Monday, June 4, 2007

Hartman


Keleigh and I are off to Israel for three weeks, leaving late June and returning mid-July. From July 2 - 12 I will be attending the Rabbinic Torah Study Seminar at the Shalom Hartman Institute in Jerusalem.

According to the notice I got last week from Hartman, 120 rabbis from all over the world -- from many different branches of Judaism -- will be participating in the seminar.

The Hartman Institute is headed by Rabbi David Hartman. If you are a Beth Jacob member, you have heard me quote him in my sermons and in an occasional “Rabbi’s Message” for our synagogue newsletter. I am excited to have the privilege of learning from him in Jerusalem.

The seminar faculty includes Rabbi Hartman, his son Rabbi Donniel Hartman, and Prof. Moshe Halbertal of the Hebrew University, who is perhaps Israel’s leading scholar of Jewish philosophy. The guest faculty includes the new chancellor of JTS, Prof. Arnold Eisen, as well as the President of HUC, Rabbi David Ellenson.

The Hartman Institute is dedicated to the proposition that intensive study of Jewish texts will lead to a meaningful Jewish identity. Indeed, it may be the only thing which can do that. We Jews do not agree on much. Not only across denominational lines, but even within each denomination, we disagree on just about everything. What we have in common are our texts. The Torah, the rest of the Tanach, rabbinic and philosophical literature and even belles lettres are the inheritance of every Jew. I am hopeful that taking two weeks to study Torah with master teachers from Israel and the United States will strengthen me in my own role as a teacher and a provoker of questions, which are the rabbi’s most important roles.

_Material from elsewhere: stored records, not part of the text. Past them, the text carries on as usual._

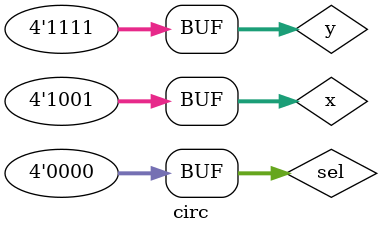
<source format=v>


module nandgate (output [3:0]s, input [3:0]p, input [3:0]q);
 assign s = (~(p&q));	//criar vinculo permanente
        		   	//(dependencia)
endmodule // nandgate

//----------------------
//--nor gate
//----------------------

module norgate (output [3:0]s, input [3:0]p, input [3:0]q);
 assign s = (~(p|q));	//criar vinculo permanente
        		   	//(dependencia)
endmodule // norgate


//----------------------
//--or gate
//----------------------

module orgate (output [3:0]s, input [3:0]p, input [3:0]q);
 assign s = ( p|q );	//criar vinculo permanente
        		   	//(dependencia)
endmodule // orgate

//----------------------
//--and gate
//----------------------

module andgate (output [3:0]s, input [3:0]p, input [3:0]q);
 assign s = (p & q);	//criar vinculo permanente
        		   	         //(dependencia)
endmodule // andgate


//----------------------
//--not gate
//----------------------

module notgate (output [3:0]s, input [3:0]p);
 assign s = ~p;//criar vinculo permanente
        		   //(dependencia)
endmodule // notgate

//----------------------
//--Circuito
//----------------------
module circ;
//----------------------dados locais
  reg[3:0] x,y,sel;    //definir registrador
  					   //(variavel independente)
  wire[3:0] s1,s2,s3,s4,sand,sor,snand,snor,notsel;  // definir conexao(fio)
   				   //(variavel dependente)
//---------------------- instancia
    
	 andgate AND1(sand,x,y);
	 orgate OR1(sor,x,y);
	 nandgate NAND1(snand,x,y);
	 norgate NOR1(snor,x,y);
	 notgate NOR2(notsel,sel);
	 andgate AND2(s1,sand,sel);
	 andgate AND3(s2,sor,sel);
	 andgate AND4(s3,snand,notsel);
	 andgate AND5(s4,notsel,snor);

//---------------------- preparacao
 initial begin:start
  x = 4'b0101;    y = 4'b0011;  sel = 4'b0000;
 end
//---------------------- parte principal
 initial begin
   $display("Exemplo0032 - Wender Zacarias Xavier - 427472");
	$display("Test Circuito");
	$display("\n *** Resultado ***  ");
	$display("\n Chave 0 = NAND e NOR \n Chave 1 = AND e OR "); 
	$monitor("Chave = %b \n NAND gate = %4b | %4b =  %4b \n NOR gate = %4b & %4b = %4b \n AND gate = %4b & %4b = %4b \n OR gate = %4b & %4b = %4b",sel,x,y,s4,x,y,s3,x,y,s1,x,y,s2);
#1 sel=4'b1111;
#1 x=4'b1001; y=4'b1111;
#1 sel=4'b0000;
		
		end

endmodule //circ

</source>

It has been five years since I was last in Israel. In June, 2002, when I presented a paper at the Center for the Study of Christianity at the Hebrew University, it was right after a number of high-profile suicide bombings and there were very few tourists. Of the 133 rooms in the hotel where I stayed, only three were occupied. Today the security situation is much improved and tourism, which suffered a hit last summer because of the second Lebanon war, is on the rebound. We will be staying in the same hotel where I stayed last time – it was the Windmill then and is now called Prima Royale – and I hope it will be a bit more crowded.

I am also looking forward to sharing this trip with you. I’m hoping to be able to post my impressions of my studies at the Hartman Institute, our travels and encounters in Israel, and even some digital photos on this blog while we are in Israel. My ability to do so will depend on the availability of time and Internet access so I cannot say for certain that this will all happen, but this first post is at least a symbolic start of the effort.